HSBC Jade Select Universal was launched early last year and is the only one in the region that has a multi-currency option and multiple tenures for interest rate guarantees, he added.

Currently, there are seven insurers offering universal life products. Of the seven, three –Canadian insurer Manulife, local insurer Great Eastern and British insurer Prudential Assurance – launched their universal plans this year.

Universal life plans are a variant of traditional whole life and endowment plans, where policies accumulate a cash value. But there are several factors that distinguish them from plain vanilla policies.

For instance, the premiums and death benefits of universal plans are flexible. The period of coverage can also be altered to meet desired financial goals from the policy’s cash value accumulation.

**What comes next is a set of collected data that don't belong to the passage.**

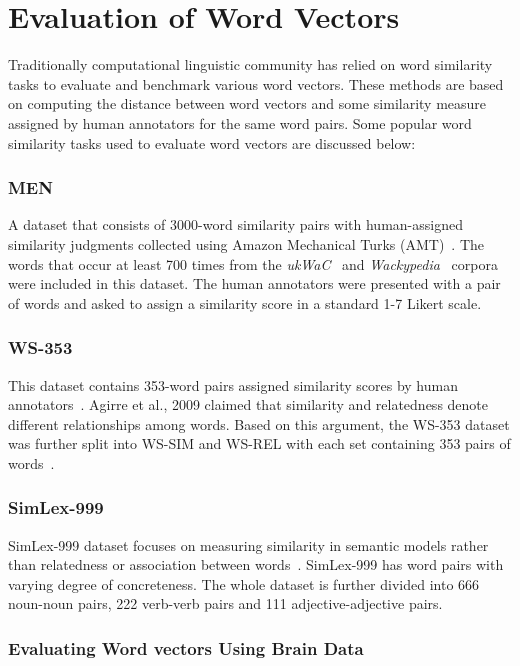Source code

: 
\section{Evaluation of Word Vectors}
Traditionally computational linguistic community has relied on word similarity tasks to evaluate and benchmark various word vectors. These methods are based on computing the distance between word vectors and some similarity measure assigned by human annotators for the same word pairs. Some popular word similarity tasks used to evaluate word vectors are discussed below:

\subsubsection{MEN} A dataset that consists of 3000-word similarity pairs with human-assigned similarity judgments collected using Amazon Mechanical Turks (AMT)~\cite{MEN}. The words that occur at least 700 times from the \textit{ukWaC}~\cite{ukWaC} and \textit{Wackypedia}~\cite{WaCky} corpora were included in this dataset. The human annotators were presented with a pair of words and asked to assign a similarity score in a standard 1-7 Likert scale.

\subsubsection{WS-353} This dataset contains 353-word pairs assigned similarity scores by human annotators~\cite{WS-353}. Agirre et al., 2009 claimed that similarity and relatedness denote different relationships among words. Based on this argument, the WS-353 dataset was further split into WS-SIM and WS-REL with each set containing 353 pairs of words~\cite{agirre2009study}.

\subsubsection{SimLex-999}

SimLex-999 dataset focuses on measuring similarity in semantic models rather than relatedness or association between words~\cite{hill2015simlex}.  SimLex-999 has word pairs with varying degree of concreteness. The whole dataset is further divided into 666 noun-noun pairs, 222 verb-verb pairs and 111 adjective-adjective pairs.



\subsubsection{Evaluating Word vectors Using Brain Data}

This differs from a traditional life plan that serves to provide specifically a death benefit (whole life plan) or a maturity benefit (endowment plan) and does not offer such flexibility, said Tang Yin Fong, wealth management firm Providend’s risk management senior specialist.

Universal life plans also differ from traditional products, whose cash value is dependent on the investment performance of the insurer’s life fund. Instead, the cash values of universal life products are dependent on so-called ‘interest-crediting rates’ declared by the firm. Most of these plans come with a minimum guaranteed interest rate.

For instance, for AIA Platinum Legacy plans, the crediting rates for the plans vary but there is a minimum guaranteed rate of three per cent, said Paul Hughes, chief marketing officer at AIA Singapore.

The downside to such policies is that the death benefit or sum assured may not be guaranteed. This means that the policy could lapse if the crediting interest rate falls to its bare minimum. The premium may be insufficient to cover the monthly deduction for charges, such as mortality costs, if the policyholder fails to top it up.

To prevent this from happening, some insurers offer a no-lapse guarantee benefit, which guarantees cover even if the cash value of the universal life plan drops to zero, subject to certain conditions.

Patrick Lim, associate director at financial advice firm PromiseLand Independent, also cautioned policyholders to note that the policy may lapse if the minimum premium requirement is not met, subject to certain conditions.

The commissions for such policies are quite substantial, usually 10% of the single premium.

Plans for estate planning

Financial experts say that universal life plans are most appropriate for estate planning. This includes accommodating the wishes of the well-heeled to preserve their wealth so as to leave behind a meaningful legacy for future generations or charities.

Said Albert Lam, investment director at IPP Financial Advisers: “One key advantage is that a universal life policy is not an off-the-shelf product. It can be tailor-made to suit the needs of customers.”

He gave the example of a grandparent, aged 60, who purchased a universal life policy for S$400,000 (RM900,000) on the life of his son, aged 30. The sum assured was S$2mil (RM4.7mil) and it was meant to provide protection to his grandchild upon the death of his parent.

If the parent did not pass away, the policy provides the flexibility of paying out a pre-agreed percentage of the premium on an annual basis when the grandchild reaches 18 or 21 years of age for the next decade or so. This can be used to fund the grandchild’s university education or supplement his salary in the initial years of employment.

Other uses of universal life plans include retirement planning, where one’s wealth may be enhanced through the plan’s benefits. Such plans are also used as collateral for banking facilities, and to fund business succession planning where key personnel are insured.

Given the huge premiums required to kick-start a universal life plan and to keep it in force, the target market for such products is primarily the mass affluent and HNWIs.

“These people would be looking for a life policy that is more flexible and has the potential to accumulate larger cash benefits,” said Lim. It appears that such products are more suitable for older investors, who are around 50 or older.